» **YOUR OBJECTIVE**: Print, word for word, the passage of the integral question that runs from "I understand up" to "evaluates to zero.".

» **EXTRACTED TEXT**:
** BEGIN **

# $\int_0^{2\pi} \sqrt{1-\cos(x)}\,dx = 4\sqrt{2}$. Why?

According to the textbook, and Wolfram Alpha the above is correct.

Here is the step by step procedure from Wolfram Alpha for evaluating the indefinite integral:

Take the integral: $$\int\sqrt{1-\cos(x)}\,dx$$ For the integrand $\sqrt{1-\cos(x)}$, substitute $u=1-\cos(x)$ and $du=\sin(x)\,dx$: $$=\int-\frac{1}{\sqrt{2-u}}\,du$$ Factor out constants: $$=-\int\frac{1}{\sqrt{2-u}}\,du$$ For the integrand $1/\sqrt{2-u}$, substitute $s=2-u$ and $ds=-du$: $$=\int\frac{1}{\sqrt{s}}\,ds$$ The integral of $1/\sqrt{s}$ is $2\sqrt{s}$: $$=2\sqrt{s}+\text{constant}$$ Substitute back for $s=2-u$: $$=2\sqrt{2-u}+\text{constant}$$ Substitute back for $u=1-\cos(x)$: $$=2\sqrt{\cos(x)+1}+\text{constant}$$ Which is equivalent for restricted $x$ values to: $$\boxed{=-2\sqrt{1-\cos(x)}\cot\big(\frac{x}{2}\big)+\text{constant}}$$

I understand up to the below (which is a valid solution to the integral): $$2\sqrt{\cos(x)+1}+\text{constant}$$

However, if you evaluate this at $2\pi$ and $0$, you get the same thing, so the definite integral evaluates to zero.

** END **

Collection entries

** BEGIN **

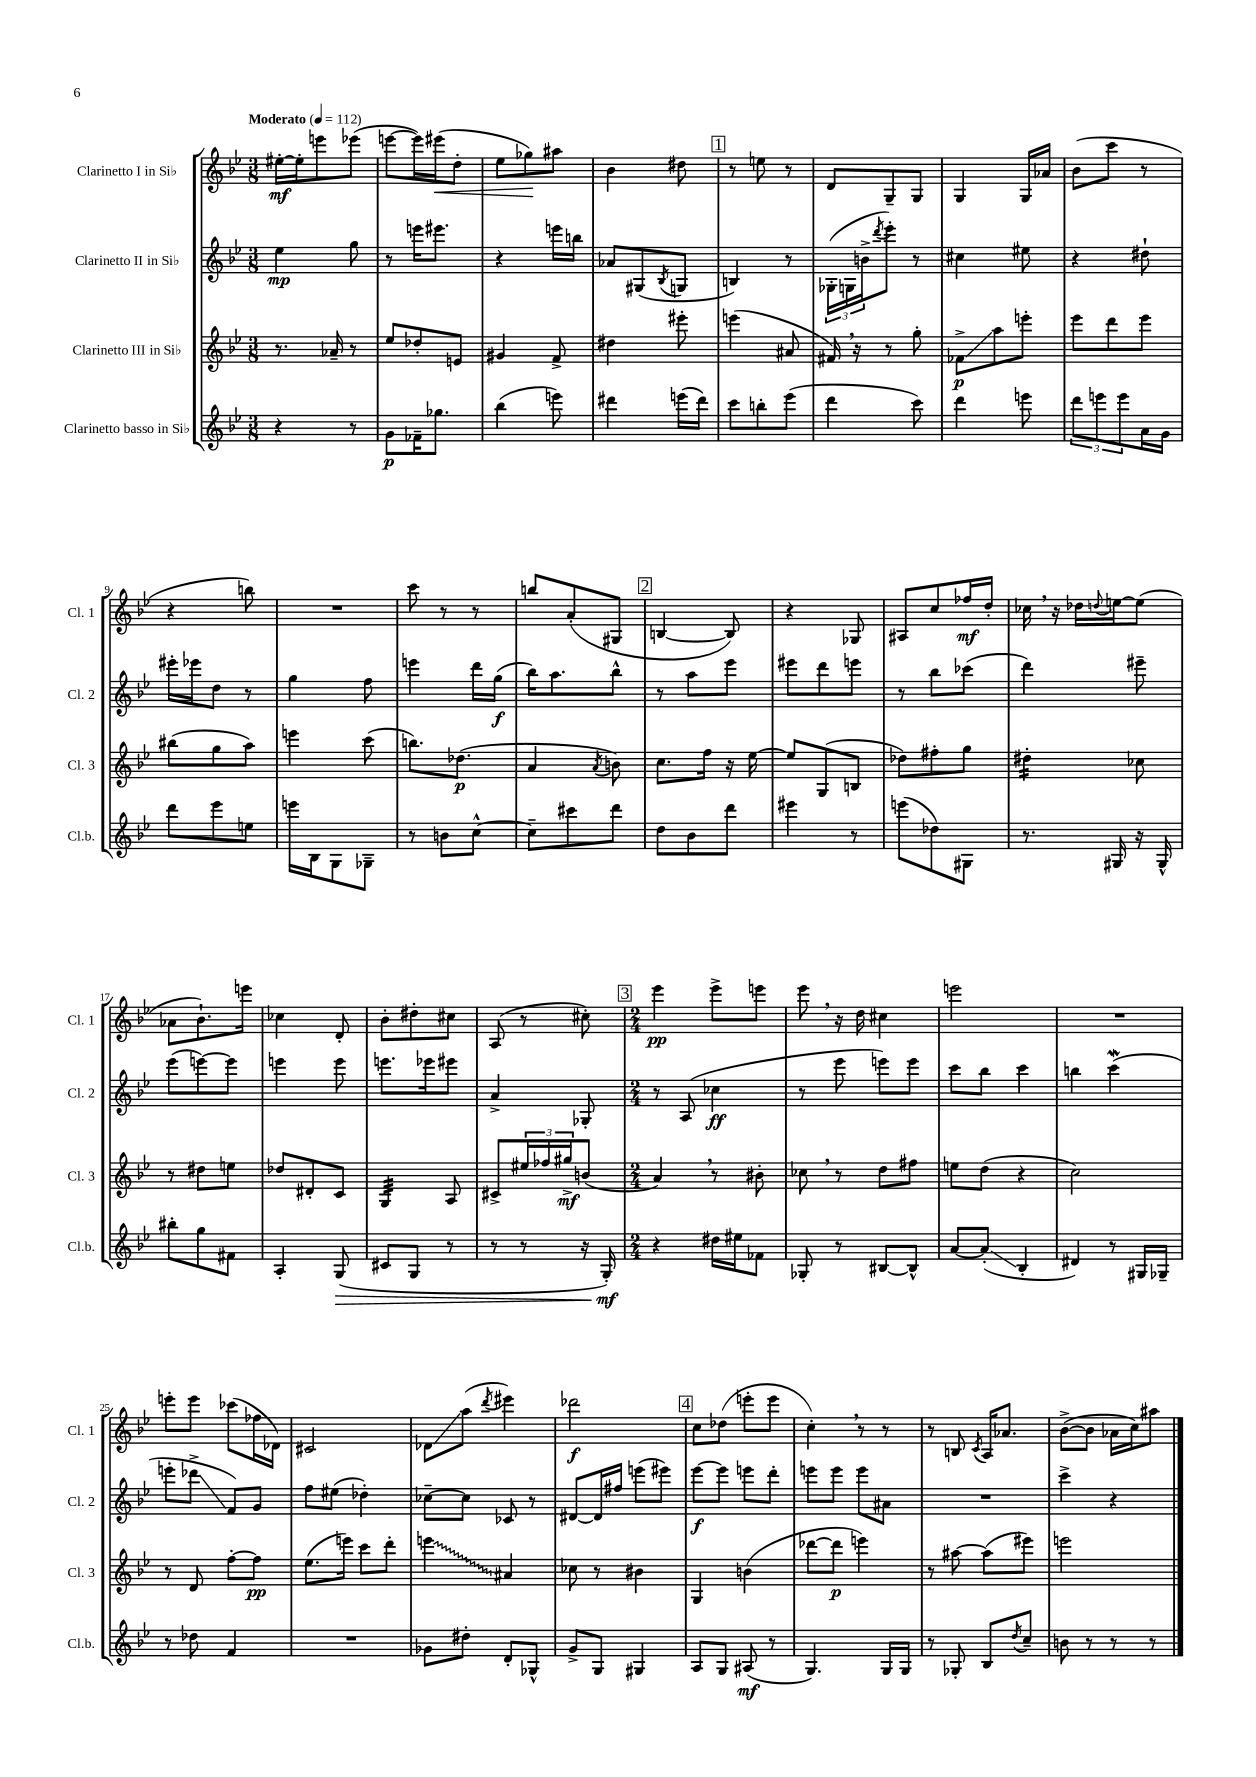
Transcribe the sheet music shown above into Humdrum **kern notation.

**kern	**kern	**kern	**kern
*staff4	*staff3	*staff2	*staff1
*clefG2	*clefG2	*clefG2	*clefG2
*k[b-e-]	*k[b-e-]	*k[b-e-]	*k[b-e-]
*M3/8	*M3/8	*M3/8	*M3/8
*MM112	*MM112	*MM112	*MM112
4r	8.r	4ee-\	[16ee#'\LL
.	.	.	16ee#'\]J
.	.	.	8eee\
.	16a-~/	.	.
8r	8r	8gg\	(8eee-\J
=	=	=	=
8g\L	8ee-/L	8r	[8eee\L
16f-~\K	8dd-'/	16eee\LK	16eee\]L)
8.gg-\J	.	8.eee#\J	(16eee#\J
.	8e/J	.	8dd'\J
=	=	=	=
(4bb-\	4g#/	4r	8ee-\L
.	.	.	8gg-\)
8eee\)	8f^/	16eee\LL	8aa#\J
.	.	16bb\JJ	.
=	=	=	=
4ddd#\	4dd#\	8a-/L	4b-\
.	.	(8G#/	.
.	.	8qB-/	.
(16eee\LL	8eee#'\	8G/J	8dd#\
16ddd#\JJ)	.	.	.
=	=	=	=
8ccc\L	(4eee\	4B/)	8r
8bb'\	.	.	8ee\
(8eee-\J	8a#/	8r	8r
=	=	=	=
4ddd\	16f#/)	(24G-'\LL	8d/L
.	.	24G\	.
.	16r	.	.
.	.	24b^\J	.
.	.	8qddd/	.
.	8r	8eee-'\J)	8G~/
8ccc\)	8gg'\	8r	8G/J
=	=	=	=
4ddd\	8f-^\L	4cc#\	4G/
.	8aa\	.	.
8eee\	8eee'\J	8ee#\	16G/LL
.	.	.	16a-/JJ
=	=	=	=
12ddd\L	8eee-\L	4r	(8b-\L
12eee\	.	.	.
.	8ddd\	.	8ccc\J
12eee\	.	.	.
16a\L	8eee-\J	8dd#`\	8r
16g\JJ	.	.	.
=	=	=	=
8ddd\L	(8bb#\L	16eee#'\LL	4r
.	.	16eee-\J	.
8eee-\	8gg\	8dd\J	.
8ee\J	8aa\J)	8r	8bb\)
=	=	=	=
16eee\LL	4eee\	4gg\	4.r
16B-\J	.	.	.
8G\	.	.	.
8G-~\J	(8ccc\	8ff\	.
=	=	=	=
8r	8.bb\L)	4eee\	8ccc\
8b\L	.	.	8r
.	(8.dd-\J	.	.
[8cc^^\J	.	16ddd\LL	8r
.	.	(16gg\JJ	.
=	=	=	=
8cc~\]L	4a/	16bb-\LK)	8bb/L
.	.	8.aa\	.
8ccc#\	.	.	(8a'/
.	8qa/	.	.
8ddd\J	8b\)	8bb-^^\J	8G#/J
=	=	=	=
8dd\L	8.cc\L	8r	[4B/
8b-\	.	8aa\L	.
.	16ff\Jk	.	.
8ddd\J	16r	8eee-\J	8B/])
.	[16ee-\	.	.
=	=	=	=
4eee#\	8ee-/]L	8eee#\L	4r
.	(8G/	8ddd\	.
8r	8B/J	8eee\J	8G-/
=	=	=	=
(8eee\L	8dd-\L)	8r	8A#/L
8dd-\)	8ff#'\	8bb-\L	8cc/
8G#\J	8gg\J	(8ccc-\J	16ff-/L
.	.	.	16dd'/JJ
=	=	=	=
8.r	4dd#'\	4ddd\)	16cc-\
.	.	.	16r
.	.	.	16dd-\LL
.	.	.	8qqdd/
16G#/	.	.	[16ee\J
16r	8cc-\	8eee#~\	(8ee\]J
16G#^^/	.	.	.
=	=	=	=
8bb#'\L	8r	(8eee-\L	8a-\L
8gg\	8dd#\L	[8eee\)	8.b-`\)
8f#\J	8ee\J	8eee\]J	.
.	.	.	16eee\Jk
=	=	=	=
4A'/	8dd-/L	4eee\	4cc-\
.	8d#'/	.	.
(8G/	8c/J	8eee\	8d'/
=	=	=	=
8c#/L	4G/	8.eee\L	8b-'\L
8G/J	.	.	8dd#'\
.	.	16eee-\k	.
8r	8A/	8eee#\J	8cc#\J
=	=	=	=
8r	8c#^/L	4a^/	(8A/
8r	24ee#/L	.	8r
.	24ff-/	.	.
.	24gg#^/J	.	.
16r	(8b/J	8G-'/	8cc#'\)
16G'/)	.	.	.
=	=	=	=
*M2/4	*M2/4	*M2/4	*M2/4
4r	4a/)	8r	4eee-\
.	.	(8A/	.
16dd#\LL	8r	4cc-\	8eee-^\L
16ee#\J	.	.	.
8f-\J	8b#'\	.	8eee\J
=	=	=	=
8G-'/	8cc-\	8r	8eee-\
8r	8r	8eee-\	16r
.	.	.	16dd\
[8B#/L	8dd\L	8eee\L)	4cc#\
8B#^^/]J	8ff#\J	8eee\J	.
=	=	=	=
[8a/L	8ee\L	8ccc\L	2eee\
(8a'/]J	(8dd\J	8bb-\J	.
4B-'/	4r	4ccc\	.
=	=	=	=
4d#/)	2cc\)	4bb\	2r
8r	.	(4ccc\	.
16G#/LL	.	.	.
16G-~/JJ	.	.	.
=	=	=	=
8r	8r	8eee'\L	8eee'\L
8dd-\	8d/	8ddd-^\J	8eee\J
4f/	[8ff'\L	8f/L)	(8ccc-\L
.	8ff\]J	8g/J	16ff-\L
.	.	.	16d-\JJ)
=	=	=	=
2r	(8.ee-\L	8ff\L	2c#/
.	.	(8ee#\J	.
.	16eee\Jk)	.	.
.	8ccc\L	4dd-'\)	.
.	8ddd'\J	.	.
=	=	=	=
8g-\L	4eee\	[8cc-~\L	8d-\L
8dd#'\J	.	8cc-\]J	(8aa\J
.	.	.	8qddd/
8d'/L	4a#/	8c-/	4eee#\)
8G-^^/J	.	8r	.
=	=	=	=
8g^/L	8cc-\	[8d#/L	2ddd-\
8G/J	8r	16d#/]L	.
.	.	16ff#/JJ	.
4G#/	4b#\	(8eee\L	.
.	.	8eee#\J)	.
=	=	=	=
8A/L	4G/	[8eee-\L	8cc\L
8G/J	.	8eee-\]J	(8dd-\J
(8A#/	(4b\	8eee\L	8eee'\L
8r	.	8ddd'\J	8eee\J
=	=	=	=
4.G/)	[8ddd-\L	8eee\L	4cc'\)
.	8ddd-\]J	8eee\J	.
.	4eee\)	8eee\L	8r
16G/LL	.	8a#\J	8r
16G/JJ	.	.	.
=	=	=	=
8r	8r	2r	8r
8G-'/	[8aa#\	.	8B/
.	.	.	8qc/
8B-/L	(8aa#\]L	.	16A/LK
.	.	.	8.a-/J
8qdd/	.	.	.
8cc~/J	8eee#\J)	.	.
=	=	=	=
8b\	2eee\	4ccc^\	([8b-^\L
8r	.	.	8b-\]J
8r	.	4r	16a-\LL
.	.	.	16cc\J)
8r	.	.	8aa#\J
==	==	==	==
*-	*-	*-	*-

** END **

» **CORRECT RESULT**:
I understand up to the below (which is a valid solution to the integral): $$2\sqrt{\cos(x)+1}+\text{constant}$$

However, if you evaluate this at $2\pi$ and $0$, you get the same thing, so the definite integral evaluates to zero.